Lors du lancement de GitHub Copilot en 2021, une crainte a secoué la communauté du logiciel libre : si une IA est entraînée sur du code sous licence GPL (General Public License), le modèle d’IA lui-même devient-il une œuvre dérivée, forçant sa distribution sous la même licence stricte ? En 2025, la poussière semblait retombée, l’industrie ayant tacitement accepté le statu quo. Pourtant, une analyse juridique fouillée de Shuji Sado démontre que cette théorie de la « propagation » est juridiquement plus vivante que jamais. Nous l’avons lue pour vous.
L’illusion de sécurité dans laquelle baignent les développeurs et les entreprises pourrait bien se dissiper brutalement. Contrairement à la croyance populaire, aucun tribunal n’a encore validé l’idée que l’entraînement d’une IA sur du code open source constitue un simple « usage équitable » (Fair Use) ou une exception de fouille de données (TDM) sans condition.
Qui est Shuji Sado ? Shuji Sado (Open Source Guy) est un expert japonais reconnu du logiciel libre et de la propriété intellectuelle. Il est notamment très impliqué auprès de l’Open Source Initiative (OSI).
Deux procès : le doute susbiste
L’analyse de Shuji Sado met en lumière deux épées de Damoclès judiciaires qui, en cette fin d’année 2025, empêchent de clore le débat.
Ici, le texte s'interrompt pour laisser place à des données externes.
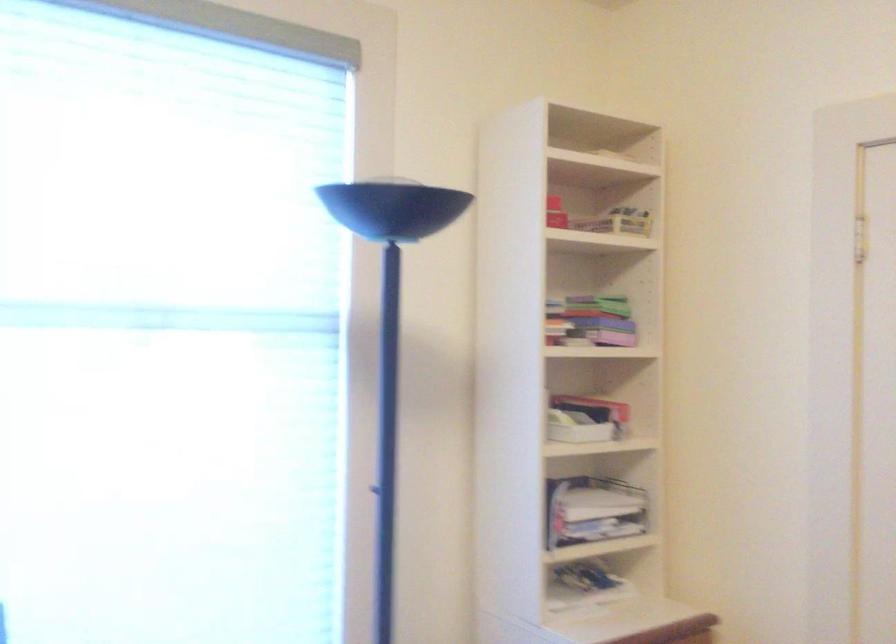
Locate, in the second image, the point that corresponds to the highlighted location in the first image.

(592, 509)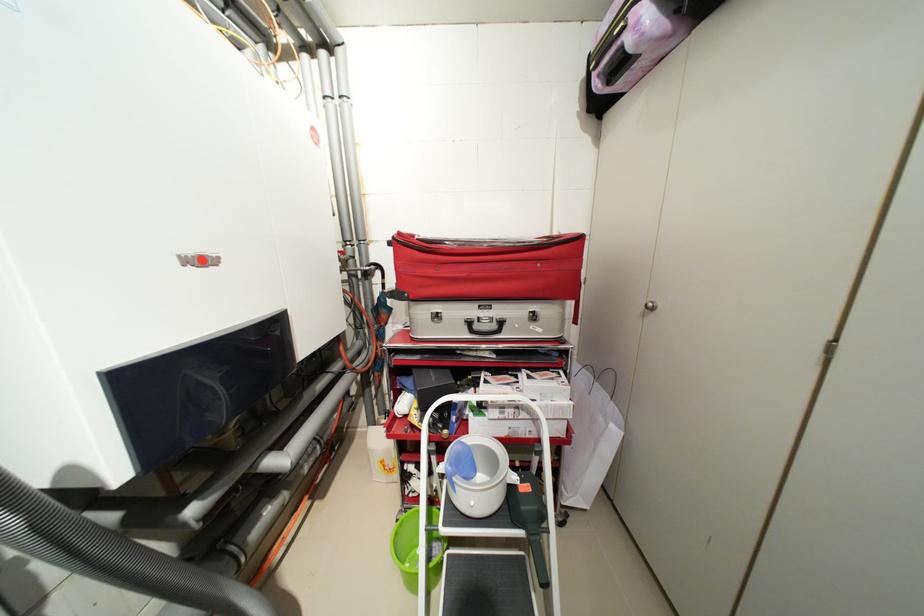
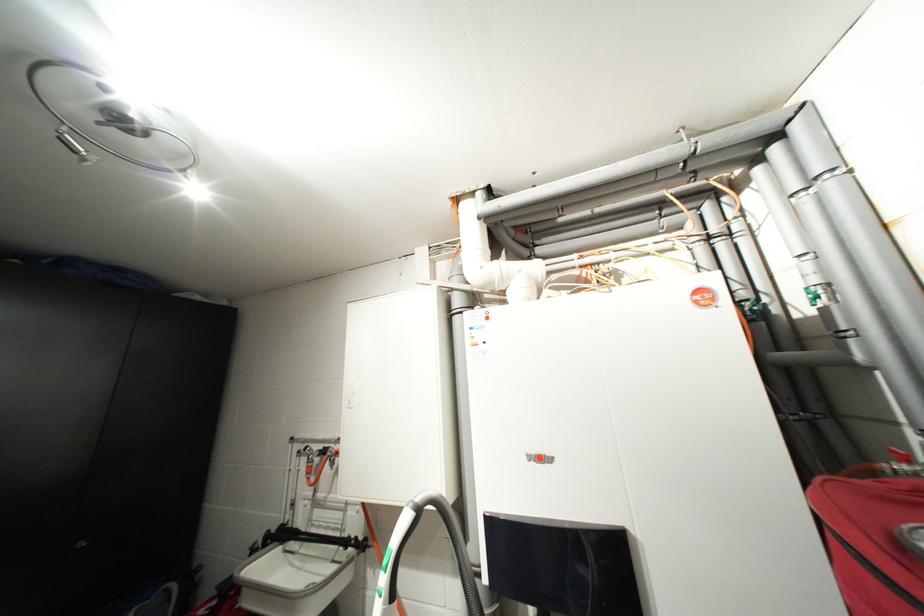
Question: The camera is either moving clockwise (left) or counter-clockwise (right) around the object. The first image is from the beginning of the video and the second image is from the end. Is the camera moving left or right when shooting the video?

Choices:
 (A) Left
 (B) Right

Answer: (B)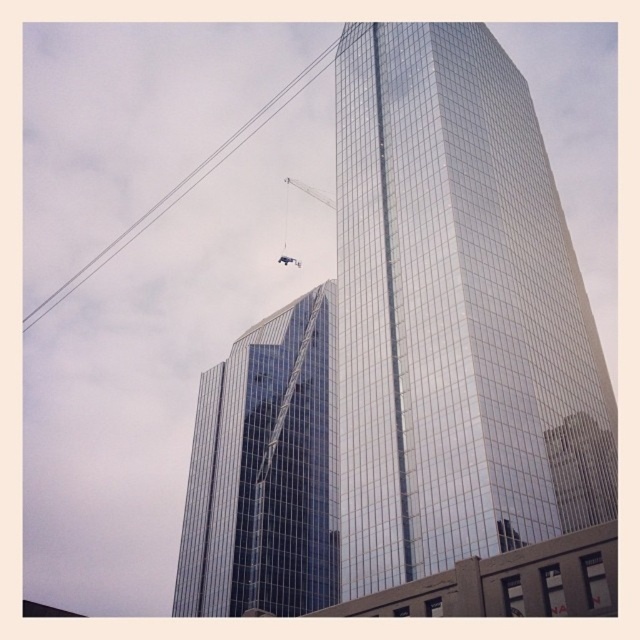
How far apart are glossy glass tower at center and shiny glass building at center?

glossy glass tower at center and shiny glass building at center are 34.85 meters apart from each other.

Can you confirm if glossy glass tower at center is shorter than shiny glass building at center?

Incorrect, glossy glass tower at center's height does not fall short of shiny glass building at center's.

This screenshot has height=640, width=640. Find the location of `glossy glass tower at center`. glossy glass tower at center is located at coordinates (456, 314).

Who is shorter, glossy glass tower at center or black wire at upper left?

Standing shorter between the two is glossy glass tower at center.

Is point (488, 74) in front of point (192, 177)?

Yes.

Is point (353, 134) less distant than point (330, 56)?

Yes.

Where is `glossy glass tower at center`? Image resolution: width=640 pixels, height=640 pixels. glossy glass tower at center is located at coordinates (456, 314).

Does shiny glass building at center have a greater height compared to black wire at upper left?

No.

Based on the photo, between shiny glass building at center and black wire at upper left, which one has more height?

black wire at upper left

What do you see at coordinates (262, 472) in the screenshot? I see `shiny glass building at center` at bounding box center [262, 472].

Locate an element on the screen. Image resolution: width=640 pixels, height=640 pixels. shiny glass building at center is located at coordinates (262, 472).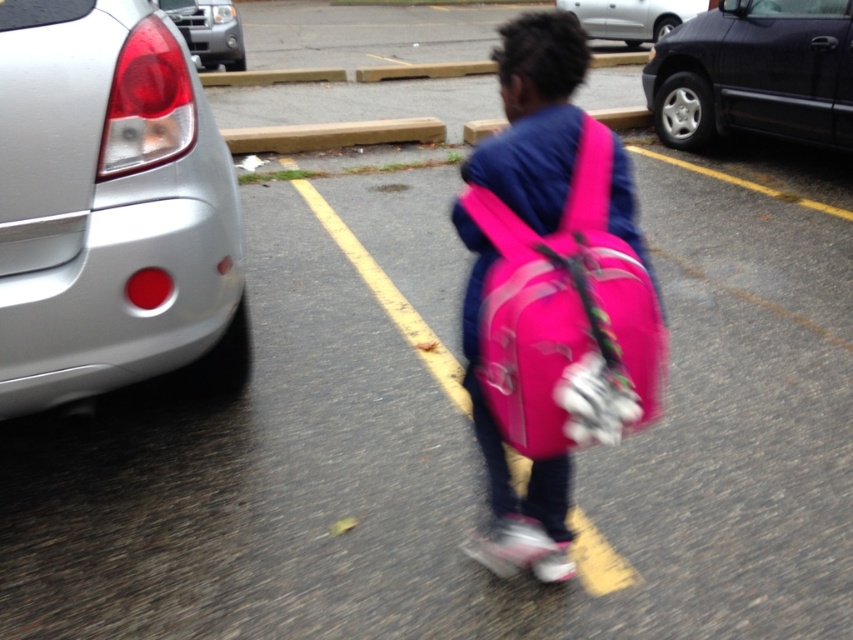
Measure the distance from silver metallic car at left to metallic silver truck at upper left.

silver metallic car at left is 8.57 meters from metallic silver truck at upper left.

Does silver metallic car at left appear on the right side of metallic silver truck at upper left?

Indeed, silver metallic car at left is positioned on the right side of metallic silver truck at upper left.

Is point (193, 264) in front of point (204, 22)?

Yes, point (193, 264) is in front of point (204, 22).

Image resolution: width=853 pixels, height=640 pixels. I want to click on silver metallic car at left, so click(x=108, y=204).

Does pink fabric backpack at center have a greater width compared to silver metallic car at upper center?

No, pink fabric backpack at center is not wider than silver metallic car at upper center.

Who is more forward, (640, 316) or (654, 33)?

Point (640, 316) is more forward.

This screenshot has width=853, height=640. I want to click on pink fabric backpack at center, so click(x=550, y=294).

Is point (91, 180) positioned in front of point (514, 180)?

No, it is not.

At what (x,y) coordinates should I click in order to perform the action: click on silver metallic car at left. Please return your answer as a coordinate pair (x, y). The width and height of the screenshot is (853, 640). Looking at the image, I should click on tap(108, 204).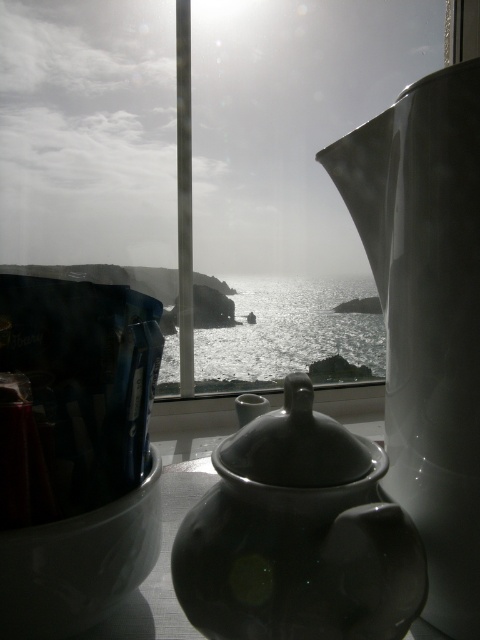
Question: Is transparent glass window at center above matte black teapot at center?

Choices:
 (A) yes
 (B) no

Answer: (A)

Question: Among these points, which one is nearest to the camera?

Choices:
 (A) (264, 472)
 (B) (412, 497)

Answer: (A)

Question: Which object appears farthest from the camera in this image?

Choices:
 (A) transparent glass window at center
 (B) glistening silver water at center
 (C) matte black teapot at center
 (D) white glossy teapot at right

Answer: (B)

Question: Does white glossy teapot at right have a smaller size compared to glistening silver water at center?

Choices:
 (A) no
 (B) yes

Answer: (B)

Question: Which point is farther from the camera taking this photo?

Choices:
 (A) (407, 432)
 (B) (242, 161)
 (C) (336, 346)

Answer: (C)

Question: Does transparent glass window at center have a lesser width compared to glistening silver water at center?

Choices:
 (A) yes
 (B) no

Answer: (B)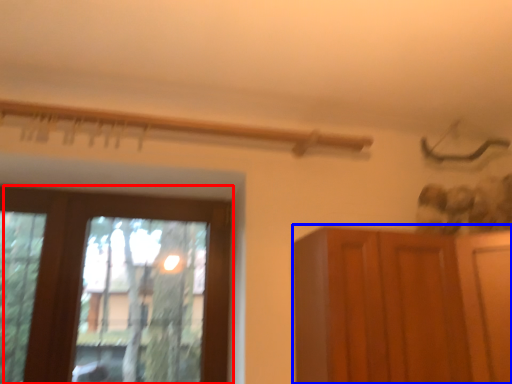
Question: Which of the following is the closest to the observer, window (highlighted by a red box) or cupboard (highlighted by a blue box)?

Choices:
 (A) window
 (B) cupboard

Answer: (B)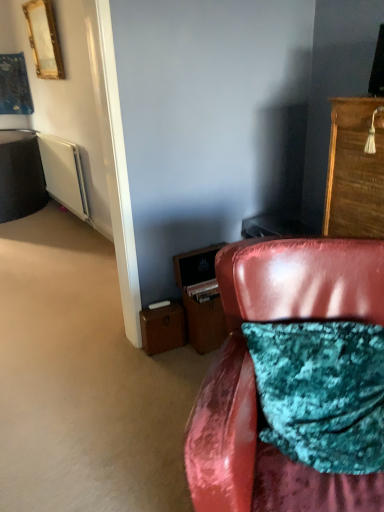
What do you see at coordinates (64, 174) in the screenshot?
I see `white matte radiator at left` at bounding box center [64, 174].

This screenshot has height=512, width=384. What do you see at coordinates (44, 39) in the screenshot? I see `gold-framed mirror at upper left` at bounding box center [44, 39].

Identify the location of gold-framed mirror at upper left. (44, 39).

Find the location of a particular element. This screenshot has width=384, height=512. wooden cabinet at upper right is located at coordinates (355, 170).

You are a GUI agent. You are given a task and a screenshot of the screen. Output one action in this format:
    pyautogui.click(x=<x>, y=<y>)
    Task: Click on the brown leather file cabinet at lower center
    
    Given the screenshot: What is the action you would take?
    pyautogui.click(x=201, y=298)

The width and height of the screenshot is (384, 512). Find the location of `white matte radiator at left`. white matte radiator at left is located at coordinates (64, 174).

Image resolution: width=384 pixels, height=512 pixels. Identify the location of chair above the wooden drawer at lower center, marked as the 1th drawer in a right-to-left arrangement (from a real-world perspective). (254, 376).

Is leather at lower right completely or partially outside of wooden drawer at lower center, marked as the 1th drawer in a right-to-left arrangement?

leather at lower right lies outside wooden drawer at lower center, marked as the 1th drawer in a right-to-left arrangement,'s area.

From the image's perspective, which object appears higher, leather at lower right or wooden drawer at lower center, which is counted as the second drawer, starting from the left?

wooden drawer at lower center, which is counted as the second drawer, starting from the left, is shown above in the image.

How distant is leather at lower right from wooden drawer at lower center, marked as the 1th drawer in a right-to-left arrangement?

33.70 inches.

Based on the photo, is wooden drawer at lower center, which is counted as the second drawer, starting from the left, completely or partially outside of brown leather suitcase at lower left, acting as the 2th drawer starting from the right?

Absolutely, wooden drawer at lower center, which is counted as the second drawer, starting from the left, is external to brown leather suitcase at lower left, acting as the 2th drawer starting from the right.

Is wooden drawer at lower center, marked as the 1th drawer in a right-to-left arrangement, facing towards brown leather suitcase at lower left, which ranks as the 1th drawer in left-to-right order?

No, wooden drawer at lower center, marked as the 1th drawer in a right-to-left arrangement, is not facing towards brown leather suitcase at lower left, which ranks as the 1th drawer in left-to-right order.

Which is farther from the camera, (204,313) or (161,310)?

The point (161,310) is farther.

The width and height of the screenshot is (384, 512). Find the location of `drawer that is below the wooden drawer at lower center, which is counted as the second drawer, starting from the left (from the image's perspective)`. drawer that is below the wooden drawer at lower center, which is counted as the second drawer, starting from the left (from the image's perspective) is located at coordinates (162, 328).

Consider the image. Can you confirm if wooden drawer at lower center, which is counted as the second drawer, starting from the left, is thinner than brown leather file cabinet at lower center?

Yes, wooden drawer at lower center, which is counted as the second drawer, starting from the left, is thinner than brown leather file cabinet at lower center.

Is wooden drawer at lower center, which is counted as the second drawer, starting from the left, with brown leather file cabinet at lower center?

Yes.

From their relative heights in the image, would you say wooden drawer at lower center, which is counted as the second drawer, starting from the left, is taller or shorter than brown leather file cabinet at lower center?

D’un côté, aux États-Unis, l’action collective Doe v. GitHub piétine mais ne meurt pas. Si le tribunal a rejeté certaines plaintes périphériques, il a maintenu le cœur du réacteur : l’accusation de violation de licence. Les plaignants soutiennent que Microsoft et OpenAI ont ignoré les obligations d’attribution et de partage des licences open source. Le tribunal a confirmé que l’utilisation de code open source s’accompagne d’obligations, et que fournir des outils qui les ignorent pourrait constituer un tort.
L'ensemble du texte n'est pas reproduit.